▶ **YOUR OBJECTIVE**:
From the entries below, pull out every line that contains the string "makeQuery", and copy each one unchanged.
##########
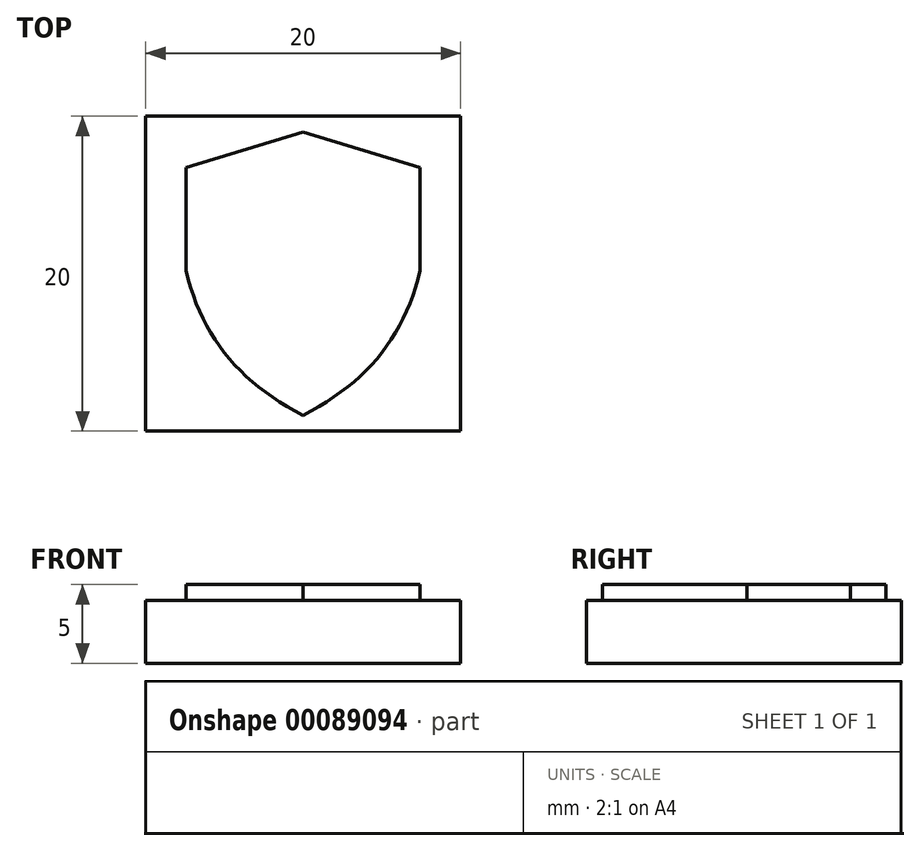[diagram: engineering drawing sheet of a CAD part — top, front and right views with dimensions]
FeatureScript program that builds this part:
annotation { "Feature Type Name" : "Feature", "Feature Type Description" : "" }
export const myFeature = defineFeature(function(context is Context, id is Id, definition is map)
    precondition{}
    {
        {
            var Q0;
            Q0=qCreatedBy(makeId("Top.planeOp"),FACE);
            var sketch = newSketch(context, id + "F0", { "sketchPlane" : qUnion([Q0])});
            skLineSegment(sketch, "E0.bottom", {"start": v(-50.7, 5.54) * mm, "end": v(-30.7, 5.54) * mm});
            skLineSegment(sketch, "E0.top", {"start": v(-50.7, -14.46) * mm, "end": v(-30.7, -14.46) * mm});
            skLineSegment(sketch, "E0.left", {"start": v(-50.7, 5.54) * mm, "end": v(-50.7, -14.46) * mm});
            skLineSegment(sketch, "E0.right", {"start": v(-30.7, 5.54) * mm, "end": v(-30.7, -14.46) * mm});
            skLineSegment(sketch, "E1.0", {"start": v(-49.7, 4.54) * mm, "end": v(-49.7, -13.46) * mm, "construction": true});
            skLineSegment(sketch, "E1.1", {"start": v(-49.7, 4.54) * mm, "end": v(-31.7, 4.54) * mm, "construction": true});
            skLineSegment(sketch, "E1.2", {"start": v(-31.7, 4.54) * mm, "end": v(-31.7, -13.46) * mm, "construction": true});
            skLineSegment(sketch, "E1.3", {"start": v(-49.7, -13.46) * mm, "end": v(-31.7, -13.46) * mm, "construction": true});
            skLineSegment(sketch, "E2", {"start": v(-40.7, -12.14) * mm, "end": v(-40.7, 3.26) * mm});
            skPoint(sketch, "E2.startSnap0", {"position": v(-40.7, -13.46) * mm});
            skLineSegment(sketch, "E3", {"start": v(-40.7, 3.34) * mm, "end": v(-40.7, -12.14) * mm});
            skLineSegment(sketch, "E4", {"start": v(-48.13, 2.3) * mm, "end": v(-40.7, 4.54) * mm});
            skLineSegment(sketch, "E5", {"start": v(-40.7, 3.34) * mm, "end": v(-47.08, 1.44) * mm});
            skLineSegment(sketch, "E6", {"start": v(-48.13, 2.3) * mm, "end": v(-48.13, -4.27) * mm});
            skLineSegment(sketch, "E7", {"start": v(-47.08, 1.44) * mm, "end": v(-47.08, -3.66) * mm});
            skFitSpline(sketch, "E8", {"points": [v(-48.13, -4.27) * mm, v(-40.7, -13.46) * mm], "startDerivative": vector(2.95, -12.58) * mm, "endDerivative": vector(12, -6.13) * mm});
            skLineSegment(sketch, "E9", {"start": v(-40.7, 6.64) * mm, "end": v(-40.7, -15.7) * mm, "construction": true});
            skPoint(sketch, "E9.startSnap0", {"position": v(-40.7, 5.54) * mm});
            skLineSegment(sketch, "E10.MirrorCS", {"start": v(-33.26, 2.3) * mm, "end": v(-40.7, 4.54) * mm});
            skLineSegment(sketch, "E11.MirrorCS", {"start": v(-33.26, 2.3) * mm, "end": v(-33.26, -4.27) * mm});
            skFitSpline(sketch, "E12.MirrorCS", {"points": [v(-33.26, -4.27) * mm, v(-40.7, -13.46) * mm], "startDerivative": vector(-2.95, -12.58) * mm, "endDerivative": vector(-12, -6.13) * mm});
            skFitSpline(sketch, "E13", {"points": [v(-40.7, -12.14) * mm, v(-47.08, -3.66) * mm], "startDerivative": vector(-11.23, 6.28) * mm, "endDerivative": vector(-0.2, 8.5) * mm});
            skSolve(sketch);
        }
        {
            var Q0;
            Q0=makeQuery(id+"F0.imprint","IMPRINT",FACE,{"disambiguationData":[TD([[makeQuery(id+"F0.imprint","IMPRINT",EDGE,{"derivedFrom":sQuery(id+"F0.wireOp",EDGE,"E0.bottom")}),-1.0]])]});
            extrude(context, id + "F1", {"entities" : qUnion([Q0]), "depth" : 4 * mm});
        }
        {
            var Q0;
            Q0=makeQuery(id+"F0.imprint","IMPRINT",FACE,{"disambiguationData":[TD([[makeQuery(id+"F0.imprint","IMPRINT",EDGE,{"derivedFrom":sQuery(id+"F0.wireOp",EDGE,"E4")}),-1.0]])]});
            extrude(context, id + "F2", {"entities" : qUnion([Q0]), "operationType" : NewBodyOperationType.ADD, "depth" : 5 * mm});
        }
        {
            var Q0;
            {var subQ0=sQuery(id+"F0.wireOp",EDGE,"E5");Q0=makeQuery(id+"F0.imprint","IMPRINT",FACE,{"disambiguationData":[TD([[makeQuery(id+"F0.imprint","IMPRINT",EDGE,{"derivedFrom":subQ0}),1.0]])]});}
            extrude(context, id + "F3", {"entities" : qUnion([Q0]), "operationType" : NewBodyOperationType.ADD, "depth" : 5 * mm});
        }
    });
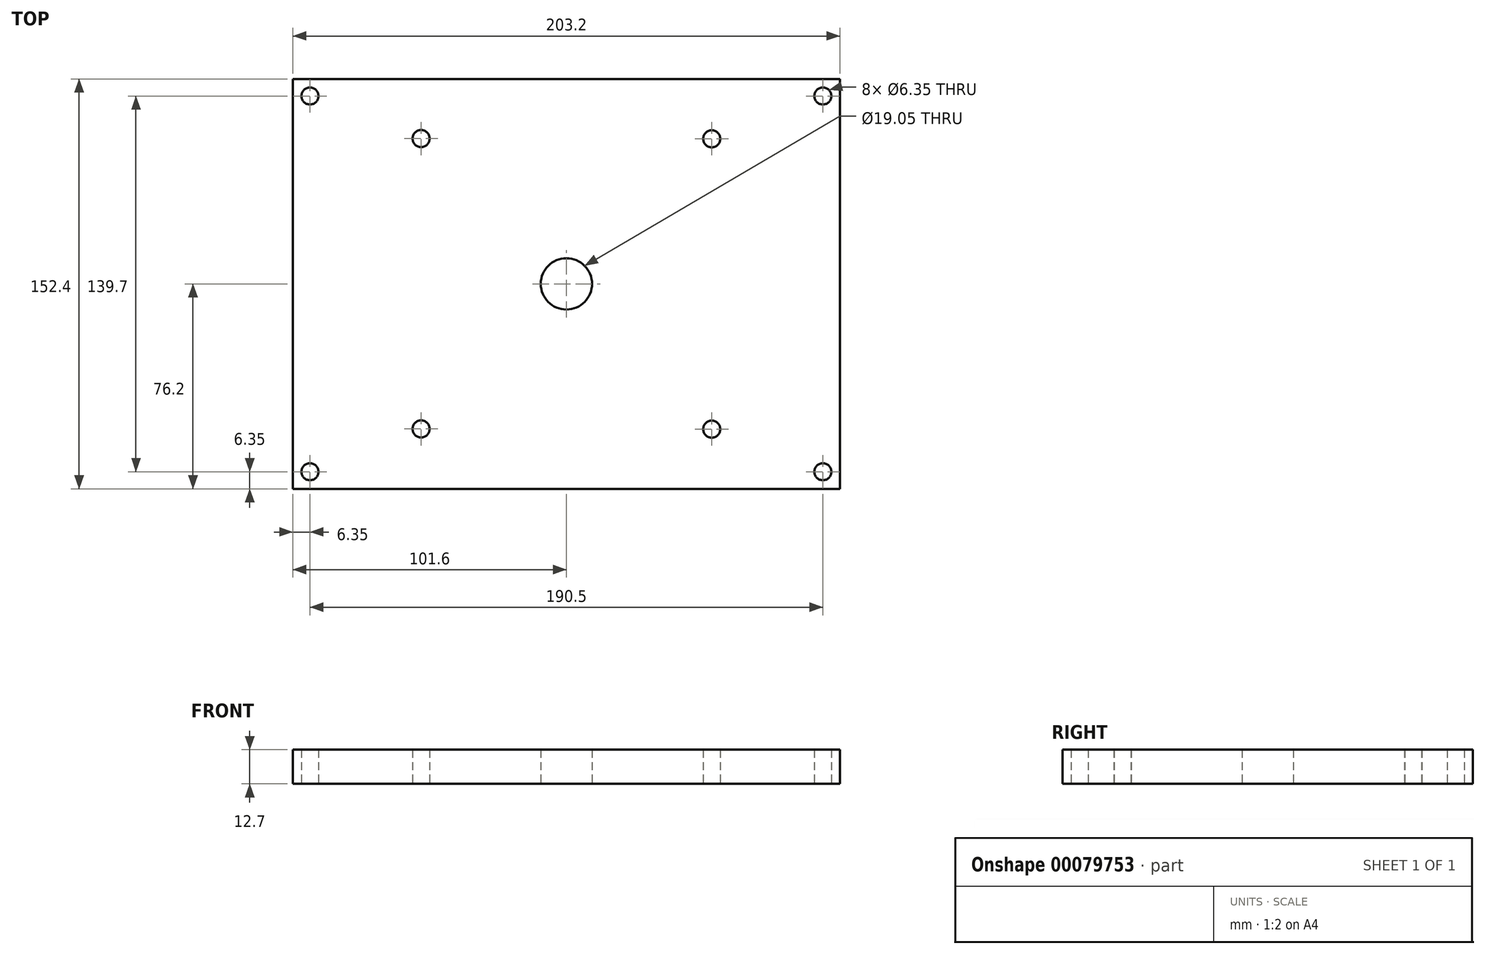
##########
▶ **THE REPLY**:
            Q0=makeQuery(id+"F0.imprint","IMPRINT",FACE,{"disambiguationData":[TD([[makeQuery(id+"F0.imprint","IMPRINT",EDGE,{"derivedFrom":sQuery(id+"F0.wireOp",EDGE,"E0.bottom")}),-1.0]])]});
            Q0=makeQuery(id+"F0.imprint","IMPRINT",FACE,{"disambiguationData":[TD([[makeQuery(id+"F0.imprint","IMPRINT",EDGE,{"derivedFrom":sQuery(id+"F0.wireOp",EDGE,"E4")}),-1.0]])]});
            {var subQ0=sQuery(id+"F0.wireOp",EDGE,"E5");Q0=makeQuery(id+"F0.imprint","IMPRINT",FACE,{"disambiguationData":[TD([[makeQuery(id+"F0.imprint","IMPRINT",EDGE,{"derivedFrom":subQ0}),1.0]])]});}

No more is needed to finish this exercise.